不停狂跳的心脏消耗掉他所有氧气,他甚至提不起一丝一毫的劲去问宋枕书“他和顾临不是朋友是什么”。
剥去“朋友”这层外衣,顾临又是什么?
这个念头打得纪曈昏沉一片。
像急于抓住他和顾临之间的联系,他开口:“是朋……”
宋枕书再次打断。
“好,那李原、崔明英、周天也是你朋友,从高一到现在,甚至比顾临陪你的时间更长。”
“可你为什么没有在411装监控?”
“为什么不拿你对顾临的标准要求他们?”
“不说李原他们,说我。”
“你从小黏我,我在国外这么多年,你隔几天就要给我发消息。”
“我临出国前你也要不高兴,说要把我绑在家里。”
“可你想过要没收我的护照吗?”
纪曈手指一颤。
“没有。”
“你舍不得我,但你依旧会送我去机场。
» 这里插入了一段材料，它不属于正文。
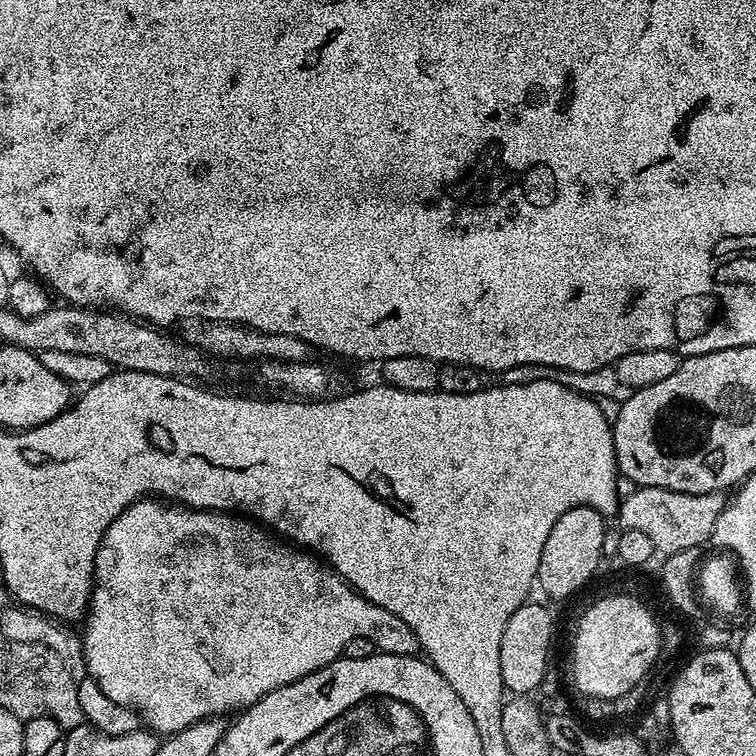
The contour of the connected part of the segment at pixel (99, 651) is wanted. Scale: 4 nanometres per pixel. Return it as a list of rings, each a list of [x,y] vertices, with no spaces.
[[[141,498],[135,500],[126,510],[122,510],[122,514],[118,514],[104,531],[100,548],[96,551],[92,594],[88,601],[86,619],[82,624],[87,675],[94,682],[98,682],[98,686],[102,686],[102,694],[118,702],[118,706],[133,708],[151,731],[157,734],[171,734],[186,730],[200,720],[223,717],[223,712],[239,713],[251,704],[259,702],[266,694],[290,682],[298,682],[298,678],[309,676],[311,672],[320,671],[326,665],[341,659],[346,642],[351,642],[354,638],[370,638],[377,650],[389,656],[416,656],[421,651],[412,628],[406,626],[406,622],[402,622],[398,614],[390,614],[390,610],[370,602],[362,593],[355,592],[337,572],[313,553],[293,546],[275,535],[272,537],[267,534],[272,535],[259,523],[243,515],[197,510],[179,502],[165,502],[160,498]]]

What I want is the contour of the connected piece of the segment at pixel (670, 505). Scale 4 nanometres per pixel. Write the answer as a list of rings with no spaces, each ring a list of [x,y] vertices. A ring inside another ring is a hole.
[[[639,486],[631,489],[632,493],[621,499],[618,509],[618,521],[621,529],[642,530],[650,542],[654,542],[657,553],[669,554],[699,544],[709,543],[712,531],[722,514],[726,503],[725,497],[718,492],[710,494],[686,494],[669,488]]]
”
“可如果今天我告诉你,顾临过完年就回德国,一年半载再回来,你会像送我一样,送他去机场吗?”
纪曈从干到发疼的喉咙中挤出两个字:“…不行。”
“对,你不行。”
“为什么偏偏对顾临这样。”
“为什么独独对顾临这样。”
车内静到落针可闻。
“曈曈。”
“如果你对顾临的感情,和他对你的不一样。”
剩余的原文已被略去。